因みに、パヴァン王には一回だけど会ったことはある。義父上と義母上に連れられて短い時間謁見しただけだけど。あの時はここまで弱い人だとは思わなかったんだけどな……。普通の王様、優しげなお顔の王様だと思っただけだったのに。
「情報収集はどうしようか、エルト?」
「お城の中まで行けばいいよ。昼間は開放しているみたいだし」
「今回は分かれるの?」
「いや……もうみんなまとめて行こう」
城下町の入り口に門兵すらいないから、入り口でさっさと作戦を決めておく。流石に町の方にはいるけど、ここからなら声までは聞こえないね。
お城に入るんだったら、流石に三本も剣を持っていたら、あらぬ疑いをかけられそうだから大剣と短い方の双剣の片割れを仕舞った。それから走りに走ったせいでぐちゃぐちゃになっていた髪の毛を手櫛で撫でつけ、まとめなおし、結んだ。
それを見ていたエルトが慌てたように寝癖を抑えていたけど直ってないよ。
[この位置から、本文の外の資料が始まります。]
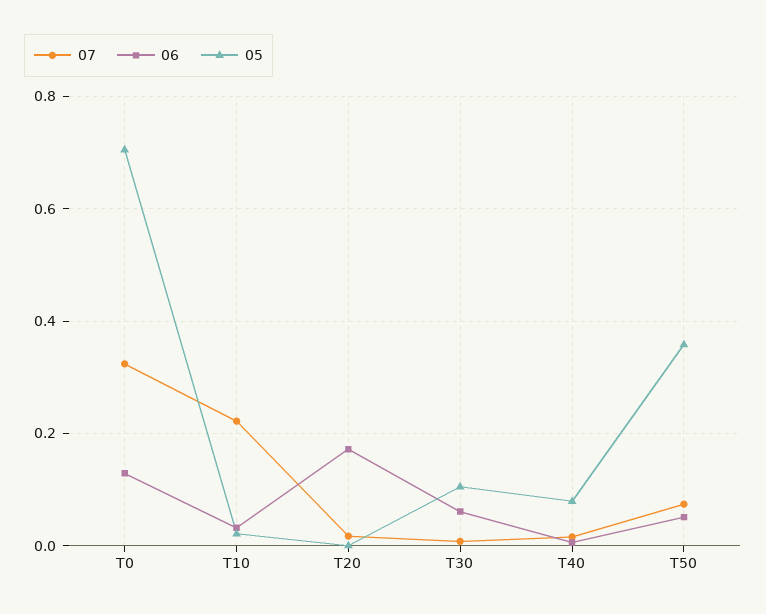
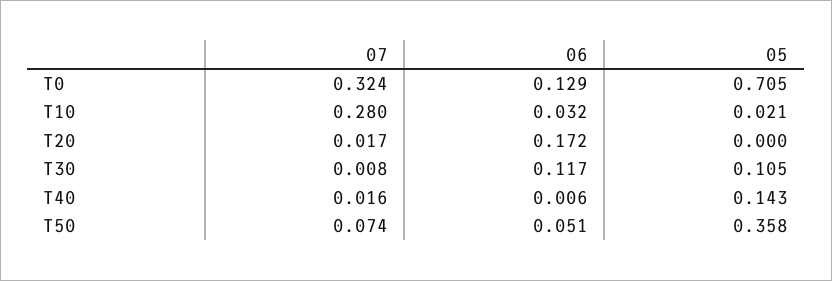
07, T10: 0.22 -> 0.28
06, T30: 0.06 -> 0.117
05, T40: 0.08 -> 0.143

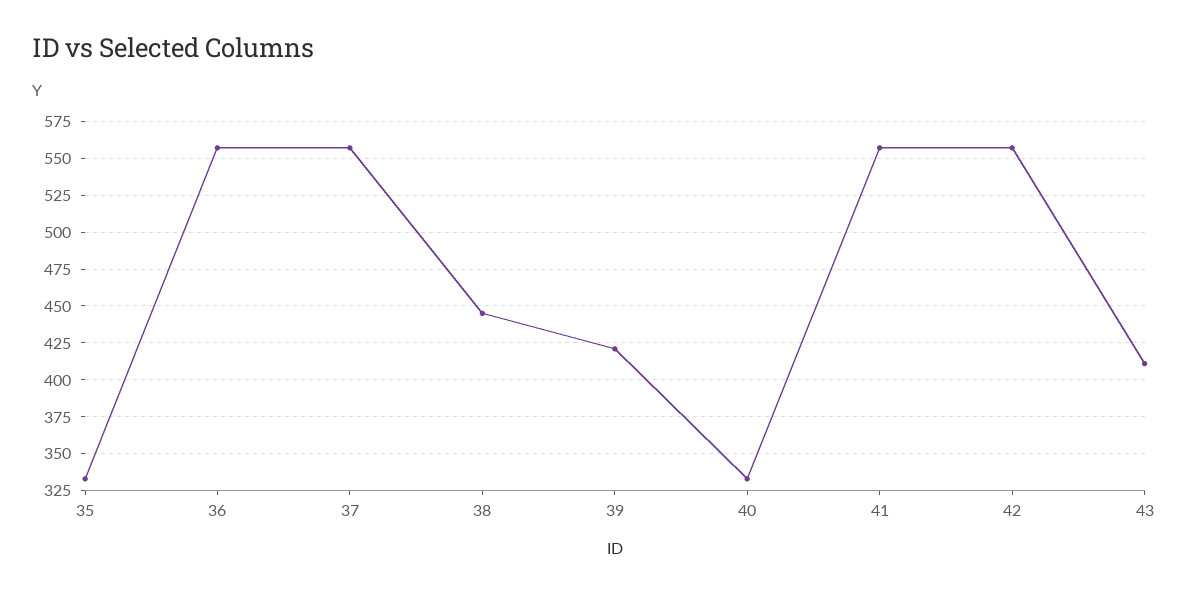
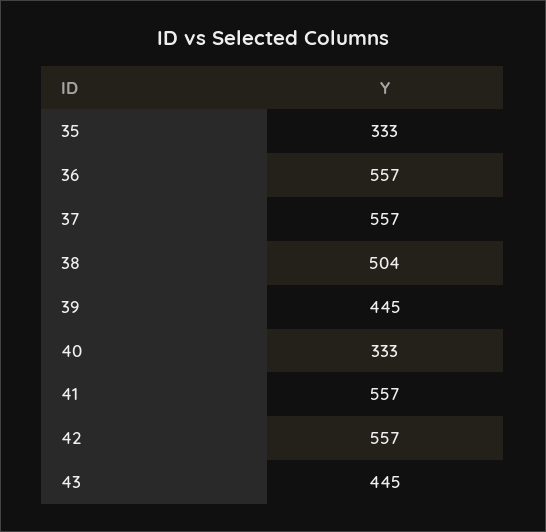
38: 445 -> 504
39: 420 -> 445
43: 410 -> 445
バンダナで抑えるとかいう裏技を使ってるけど前髪がけっこう跳ねてるから意味は……お察しなんだけど。ちゃんとしているようでこういうところは疎いね……エルトって。
ヤンガスは何にも気にしてないし、ゼシカやククールは常に私よりも身だしなみをちゃんとしているし。エルトは手を抜く……私はこの様。